Muŗi (puffed rice) is made by heating sand in a pot, and then throwing in grains of rice. The rice may have been washed in brine to provide seasoning. The rice puffs up and is separated from the sand by a strainer. Muŗi is very popular and is used in a wide variety of secular and religious occasions, or even just munched plain. Muri is also often used as a replacement for or in combination with regular rice.
A variant of muŗi is khoi, which is popped rice. Both varieties are used to make many different snack foods.
One of the most popular and iconic snack foods of Bengal, jhal literally means 'hot' or 'spicy'. Jhal-muŗi is puffed rice with spices, vegetables and raw mustard oil. Depending on what is added, there are many kinds of jhal-muŗi but the most common is a bhôrta made of chopped onion, jira roasted ground cumin, bitnoon black salt lôngka / morich chilis (either kacha 'ripe' or shukna 'dried'), mustard oil, and dhone pata (fresh coriander leaves). and ( mudhi ) also.
A moa is made by taking muri with gur (jaggery) as a binder and forming it into a ball, made all over Bengal. Another popular kind of moa is Joynagarer moa, a moya particularly made in Jaynagar, South 24 Parganas district, West Bengal which uses khoi and nolen gur as binder. Nolen gur is fresh jaggery made from the sap of date palm. Moas are made specially during winter.
- Ambal: A sour dish made either with several vegetables or with fish, the sourness being produced by the addition of tamarind pulp or lime juice.
- Biryani: Fragrant dish of long-grained aromatic rice combined with beef, mutton, or chicken and a mixture of characteristic spices. Sometimes cooked in sealed containers (dum biriyani).
- Bhaja or Bhaji: Anything fried, either by itself or in batter.
- Bhapa: Fish or vegetables steamed with oil and spices. A classic steaming technique is to wrap the fish in banana leaf to give it a faint musky, smoky scent.
- Bhate: ('steamed with rice') any vegetable, such as potatoes, beans, pumpkins, or even dal, first boiled whole and then mashed and seasoned with mustard oil or ghee and spices. Traditionally the vegetables were placed on top of the rice; they steamed as the rice was being boiled.

_ _ _ _ _

### Written exercise A
List every dish name that the bulleted list near the end of the passage on Bengali foods defines.
### Written exercise B
Rewrite the entries from the first one through the entry containing "orange line: rotated 18 degrees clockwise", both included, with "rotated" switched to "turned" and nothing else altered.

_ _ _ _ _

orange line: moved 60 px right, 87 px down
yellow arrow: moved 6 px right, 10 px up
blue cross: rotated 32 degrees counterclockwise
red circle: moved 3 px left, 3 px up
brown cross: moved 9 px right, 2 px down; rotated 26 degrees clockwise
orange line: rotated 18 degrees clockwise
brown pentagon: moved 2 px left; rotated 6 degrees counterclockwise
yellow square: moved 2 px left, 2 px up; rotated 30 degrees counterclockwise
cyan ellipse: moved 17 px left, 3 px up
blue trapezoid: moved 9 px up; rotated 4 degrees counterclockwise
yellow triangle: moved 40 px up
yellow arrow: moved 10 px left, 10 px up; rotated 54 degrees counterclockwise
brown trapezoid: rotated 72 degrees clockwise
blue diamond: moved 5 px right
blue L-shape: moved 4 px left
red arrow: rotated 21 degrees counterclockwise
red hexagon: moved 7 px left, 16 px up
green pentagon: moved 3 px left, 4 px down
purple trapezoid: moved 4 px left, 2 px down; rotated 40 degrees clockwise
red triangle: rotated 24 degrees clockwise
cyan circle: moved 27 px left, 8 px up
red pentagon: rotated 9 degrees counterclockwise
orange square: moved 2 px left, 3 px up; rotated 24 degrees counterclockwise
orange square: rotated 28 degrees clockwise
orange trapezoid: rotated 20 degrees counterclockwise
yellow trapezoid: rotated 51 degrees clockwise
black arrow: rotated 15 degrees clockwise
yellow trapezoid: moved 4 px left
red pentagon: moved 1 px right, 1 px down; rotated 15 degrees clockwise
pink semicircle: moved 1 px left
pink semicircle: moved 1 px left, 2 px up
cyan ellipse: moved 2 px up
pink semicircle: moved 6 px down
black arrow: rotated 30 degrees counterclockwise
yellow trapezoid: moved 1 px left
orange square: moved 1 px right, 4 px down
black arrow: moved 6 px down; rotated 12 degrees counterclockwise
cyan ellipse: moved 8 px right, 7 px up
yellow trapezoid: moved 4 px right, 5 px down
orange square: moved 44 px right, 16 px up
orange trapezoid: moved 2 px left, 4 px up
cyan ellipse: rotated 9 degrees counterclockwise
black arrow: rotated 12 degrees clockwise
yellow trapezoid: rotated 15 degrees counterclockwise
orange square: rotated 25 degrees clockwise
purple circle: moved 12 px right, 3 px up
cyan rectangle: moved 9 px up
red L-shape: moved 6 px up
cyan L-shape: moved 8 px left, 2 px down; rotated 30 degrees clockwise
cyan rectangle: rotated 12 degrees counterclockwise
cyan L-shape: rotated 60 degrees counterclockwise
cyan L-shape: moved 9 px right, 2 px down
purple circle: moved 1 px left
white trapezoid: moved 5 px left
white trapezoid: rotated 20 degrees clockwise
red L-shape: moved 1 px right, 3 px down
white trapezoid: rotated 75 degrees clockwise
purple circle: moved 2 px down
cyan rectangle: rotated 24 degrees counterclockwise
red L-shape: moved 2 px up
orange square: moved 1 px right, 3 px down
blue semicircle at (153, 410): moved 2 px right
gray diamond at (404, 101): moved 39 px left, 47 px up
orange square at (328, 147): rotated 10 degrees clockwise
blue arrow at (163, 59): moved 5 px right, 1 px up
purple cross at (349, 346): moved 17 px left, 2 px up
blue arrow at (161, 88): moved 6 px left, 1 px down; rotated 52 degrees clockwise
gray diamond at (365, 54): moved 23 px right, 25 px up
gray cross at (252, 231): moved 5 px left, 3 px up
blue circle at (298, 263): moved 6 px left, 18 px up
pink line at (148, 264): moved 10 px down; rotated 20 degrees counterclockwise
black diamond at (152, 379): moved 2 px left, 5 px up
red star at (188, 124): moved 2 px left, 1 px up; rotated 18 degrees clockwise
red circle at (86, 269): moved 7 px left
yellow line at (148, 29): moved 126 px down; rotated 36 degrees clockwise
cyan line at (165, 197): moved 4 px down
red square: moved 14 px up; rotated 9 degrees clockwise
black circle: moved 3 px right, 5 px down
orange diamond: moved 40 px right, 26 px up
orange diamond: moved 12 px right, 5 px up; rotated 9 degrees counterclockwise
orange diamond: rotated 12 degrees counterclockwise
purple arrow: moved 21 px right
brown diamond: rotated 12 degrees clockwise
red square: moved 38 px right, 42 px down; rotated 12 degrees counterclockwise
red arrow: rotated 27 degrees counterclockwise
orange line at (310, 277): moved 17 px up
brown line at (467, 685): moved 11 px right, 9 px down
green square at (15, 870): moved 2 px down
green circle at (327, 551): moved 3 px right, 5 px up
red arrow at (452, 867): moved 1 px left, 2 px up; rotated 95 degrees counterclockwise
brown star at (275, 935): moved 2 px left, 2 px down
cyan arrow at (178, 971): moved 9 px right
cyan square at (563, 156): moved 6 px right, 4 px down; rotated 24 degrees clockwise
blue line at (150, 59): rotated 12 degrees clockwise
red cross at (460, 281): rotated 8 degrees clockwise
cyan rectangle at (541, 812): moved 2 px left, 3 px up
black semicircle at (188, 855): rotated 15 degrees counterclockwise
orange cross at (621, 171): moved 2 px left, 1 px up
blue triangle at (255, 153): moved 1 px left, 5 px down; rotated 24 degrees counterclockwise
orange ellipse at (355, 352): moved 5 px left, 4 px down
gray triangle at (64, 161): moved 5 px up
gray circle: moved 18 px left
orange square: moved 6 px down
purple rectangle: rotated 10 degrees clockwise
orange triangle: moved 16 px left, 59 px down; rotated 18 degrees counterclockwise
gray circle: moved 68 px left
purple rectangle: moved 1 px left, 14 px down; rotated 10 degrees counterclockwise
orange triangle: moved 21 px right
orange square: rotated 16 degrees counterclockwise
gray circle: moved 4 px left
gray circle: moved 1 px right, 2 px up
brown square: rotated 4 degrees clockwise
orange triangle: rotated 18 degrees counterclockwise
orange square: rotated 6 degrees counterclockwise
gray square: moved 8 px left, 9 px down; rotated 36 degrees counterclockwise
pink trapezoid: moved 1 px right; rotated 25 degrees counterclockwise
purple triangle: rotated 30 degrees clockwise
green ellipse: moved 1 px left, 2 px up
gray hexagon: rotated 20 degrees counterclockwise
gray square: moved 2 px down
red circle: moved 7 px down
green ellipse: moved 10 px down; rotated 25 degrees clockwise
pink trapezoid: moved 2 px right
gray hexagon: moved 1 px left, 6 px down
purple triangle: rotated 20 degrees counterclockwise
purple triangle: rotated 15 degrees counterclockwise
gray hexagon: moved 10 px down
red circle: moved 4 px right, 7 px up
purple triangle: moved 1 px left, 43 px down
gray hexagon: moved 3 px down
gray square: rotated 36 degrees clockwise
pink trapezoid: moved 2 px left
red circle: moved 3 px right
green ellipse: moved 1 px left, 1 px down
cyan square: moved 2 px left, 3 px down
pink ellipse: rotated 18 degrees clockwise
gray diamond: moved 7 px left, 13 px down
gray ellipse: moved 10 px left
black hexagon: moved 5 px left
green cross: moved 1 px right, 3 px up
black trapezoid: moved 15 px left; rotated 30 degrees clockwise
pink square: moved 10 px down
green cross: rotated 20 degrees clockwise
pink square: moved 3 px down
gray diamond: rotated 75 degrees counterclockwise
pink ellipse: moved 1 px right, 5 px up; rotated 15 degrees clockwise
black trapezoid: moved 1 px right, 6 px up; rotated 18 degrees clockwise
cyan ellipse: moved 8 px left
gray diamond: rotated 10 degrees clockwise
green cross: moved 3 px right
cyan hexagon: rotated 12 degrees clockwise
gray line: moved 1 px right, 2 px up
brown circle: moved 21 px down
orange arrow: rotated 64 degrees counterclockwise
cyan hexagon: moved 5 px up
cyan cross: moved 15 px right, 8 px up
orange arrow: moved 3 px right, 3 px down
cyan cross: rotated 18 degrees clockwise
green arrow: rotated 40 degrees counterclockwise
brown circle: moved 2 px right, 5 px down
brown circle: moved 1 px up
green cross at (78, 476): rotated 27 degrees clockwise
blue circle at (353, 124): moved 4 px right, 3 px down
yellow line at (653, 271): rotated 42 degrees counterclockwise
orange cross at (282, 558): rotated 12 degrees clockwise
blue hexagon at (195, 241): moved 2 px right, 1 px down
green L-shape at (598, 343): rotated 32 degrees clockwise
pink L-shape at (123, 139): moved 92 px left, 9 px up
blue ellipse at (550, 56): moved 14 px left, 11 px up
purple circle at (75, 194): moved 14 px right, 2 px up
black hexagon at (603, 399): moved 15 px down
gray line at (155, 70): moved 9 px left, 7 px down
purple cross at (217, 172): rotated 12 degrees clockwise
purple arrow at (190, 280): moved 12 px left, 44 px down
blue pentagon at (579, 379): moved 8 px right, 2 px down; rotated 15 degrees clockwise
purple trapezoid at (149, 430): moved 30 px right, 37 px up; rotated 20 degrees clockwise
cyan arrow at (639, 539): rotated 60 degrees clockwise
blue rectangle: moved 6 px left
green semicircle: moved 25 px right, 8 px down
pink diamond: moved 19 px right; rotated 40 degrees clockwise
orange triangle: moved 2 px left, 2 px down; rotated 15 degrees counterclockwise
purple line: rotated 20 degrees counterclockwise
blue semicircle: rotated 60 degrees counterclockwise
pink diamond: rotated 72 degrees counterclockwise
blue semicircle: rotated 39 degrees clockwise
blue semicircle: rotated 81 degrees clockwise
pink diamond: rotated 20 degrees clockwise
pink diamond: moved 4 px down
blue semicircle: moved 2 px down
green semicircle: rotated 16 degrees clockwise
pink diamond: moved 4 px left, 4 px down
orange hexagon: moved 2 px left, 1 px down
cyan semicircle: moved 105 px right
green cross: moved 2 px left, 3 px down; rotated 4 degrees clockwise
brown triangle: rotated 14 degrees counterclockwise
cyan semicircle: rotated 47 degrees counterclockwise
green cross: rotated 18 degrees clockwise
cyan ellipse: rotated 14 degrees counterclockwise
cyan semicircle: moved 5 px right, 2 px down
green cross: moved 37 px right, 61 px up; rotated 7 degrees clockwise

_ _ _ _ _

### Right answer A
Ambal, Biryani, Bhaja (or Bhaji), Bhapa, Bhate

### Right answer B
orange line: moved 60 px right, 87 px down
yellow arrow: moved 6 px right, 10 px up
blue cross: turned 32 degrees counterclockwise
red circle: moved 3 px left, 3 px up
brown cross: moved 9 px right, 2 px down; turned 26 degrees clockwise
orange line: turned 18 degrees clockwise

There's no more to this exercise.